Il recommença et bascula de la terrasse, faisant une chute de un mètre face contre terre. Je me précipitai vers lui, l’aidai à se relever, lui essuyai le visage, puis glissai mon épaule sous son bras pour le porter jusqu’à sa voiture.
— Qu’est-ce que tu fous ? demanda-t-il.
— Je vous emmène à l’hôpital, dis-je.
— Laisse-moi crever, marmonna-t-il, laisse-moi crever.
— Ça attirerait les mouches, dis-je en le tassant sur le siège passager de la Cadillac.
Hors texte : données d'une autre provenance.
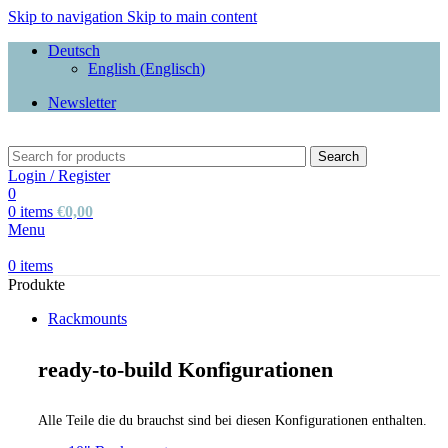
Skip to navigation
Skip to main content
Deutsch
English
(
Englisch
)
Newsletter
Search
Login / Register
0
0
items
€
0,00
Menu
0
items
Produkte
Rackmounts
ready-to-build Konfigurationen
Alle Teile die du brauchst sind bei diesen Konfigurationen enthalten.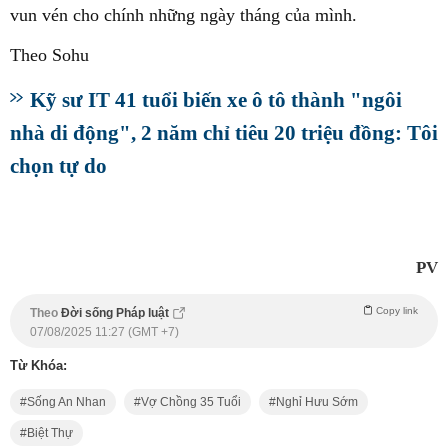
vun vén cho chính những ngày tháng của mình.
Theo Sohu
Kỹ sư IT 41 tuổi biến xe ô tô thành "ngôi
nhà di động", 2 năm chỉ tiêu 20 triệu đồng: Tôi
chọn tự do
PV
Copy link
Theo
Đời sống Pháp luật
07/08/2025 11:27 (GMT +7)
Từ Khóa:
Sống An Nhan
Vợ Chồng 35 Tuổi
Nghỉ Hưu Sớm
Biệt Thự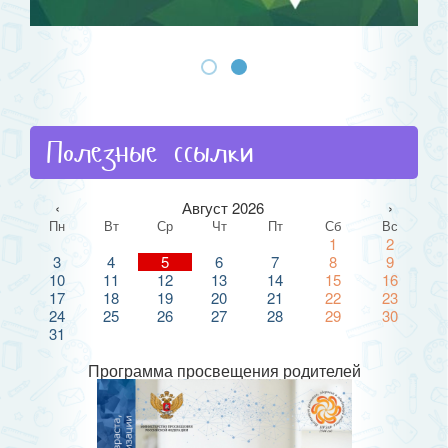
Полезные ссылки
‹
Август 2026
›
Пн
Вт
Ср
Чт
Пт
Сб
Вс
1
2
3
4
5
6
7
8
9
10
11
12
13
14
15
16
17
18
19
20
21
22
23
24
25
26
27
28
29
30
31
Программа просвещения родителей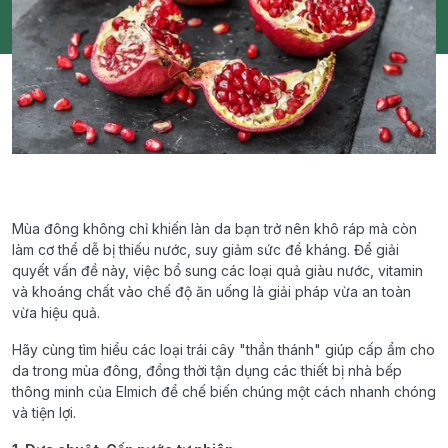
Mùa đông không chỉ khiến làn da bạn trở nên khô ráp mà còn
làm cơ thể dễ bị thiếu nước, suy giảm sức đề kháng. Để giải
quyết vấn đề này, việc bổ sung các loại quả giàu nước, vitamin
và khoáng chất vào chế độ ăn uống là giải pháp vừa an toàn
vừa hiệu quả.
Hãy cùng tìm hiểu các loại trái cây "thần thánh" giúp cấp ẩm cho
da trong mùa đông, đồng thời tận dụng các thiết bị nhà bếp
thông minh của Elmich để chế biến chúng một cách nhanh chóng
và tiện lợi.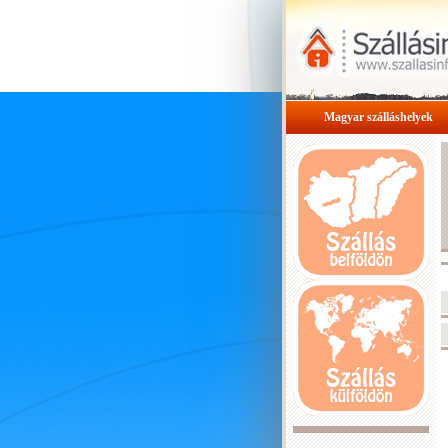
Magyar szálláshelyek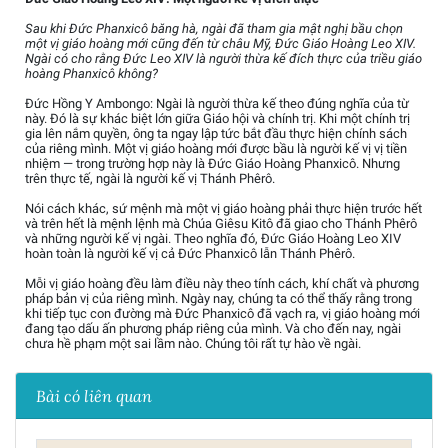
Sau khi Đức Phanxicô băng hà, ngài đã tham gia mật nghị bầu chọn
một vị giáo hoàng mới cũng đến từ châu Mỹ, Đức Giáo Hoàng Leo XIV.
Ngài có cho rằng Đức Leo XIV là người thừa kế đích thực của triều giáo
hoàng Phanxicô không?
Đức Hồng Y Ambongo: Ngài là người thừa kế theo đúng nghĩa của từ
này. Đó là sự khác biệt lớn giữa Giáo hội và chính trị. Khi một chính trị
gia lên nắm quyền, ông ta ngay lập tức bắt đầu thực hiện chính sách
của riêng mình. Một vị giáo hoàng mới được bầu là người kế vị vị tiền
nhiệm — trong trường hợp này là Đức Giáo Hoàng Phanxicô. Nhưng
trên thực tế, ngài là người kế vị Thánh Phêrô.
Nói cách khác, sứ mệnh mà một vị giáo hoàng phải thực hiện trước hết
và trên hết là mệnh lệnh mà Chúa Giêsu Kitô đã giao cho Thánh Phêrô
và những người kế vị ngài. Theo nghĩa đó, Đức Giáo Hoàng Leo XIV
hoàn toàn là người kế vị cả Đức Phanxicô lẫn Thánh Phêrô.
Mỗi vị giáo hoàng đều làm điều này theo tính cách, khí chất và phương
pháp bản vị của riêng mình. Ngày nay, chúng ta có thể thấy rằng trong
khi tiếp tục con đường mà Đức Phanxicô đã vạch ra, vị giáo hoàng mới
đang tạo dấu ấn phương pháp riêng của mình. Và cho đến nay, ngài
chưa hề phạm một sai lầm nào. Chúng tôi rất tự hào về ngài.
Bài có liên quan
Pendant que je retournais à la cabane pour prendre Fireball, Trahearne éclata de rire et s’étouffa de nouveau. Il me fallut quelques minutes pour jeter des vêtements dans un sac à dos, et lorsque j’émergeai de nouveau de la tente, Trahearne était descendu de la voiture et se dirigeait vers la rivière en titubant dans la descente.
— Hého ! criai-je en courant derrière lui.
— Fous le camp, dit-il lorsque je l’attrapai par le bras.
Voyant que je ne foutais pas le camp, il secoua son bras si violemment qu’il me propulsa contre un tronc d’arbre. Puis il se remit en marche vers la rivière.
Ma première impulsion fut de jaillir à sa poursuite et de l’assommer à coups de poing, mais je n’avais pas envie de me briser les os sur sa mâchoire géante. Lorsque je le rattrapai, cette fois, je lui passai un bras autour du cou et je serrai pour l’étouffer jusqu’à ce qu’il se calme. Il se débattit, fulmina et rua comme un taureau blessé, mais je ne lâchai pas prise et il finit par tomber à genoux. Je relâchai ma clé. Il secoua sa grosse tête, luttant pour respirer, pour amener de l’oxygène à son cerveau, puis se releva sans dire un mot et se dirigea de nouveau vers la rivière. Cette fois-ci, ce fut plus simple. La troisième fois, ce fut encore plus simple.
— Je ne pourrai pas faire ça toute la journée, lui dis-je lorsqu’il se releva pour la quatrième fois.
— Va pourtant bien falloir, murmura-t-il en s’étouffant encore sur ses mots.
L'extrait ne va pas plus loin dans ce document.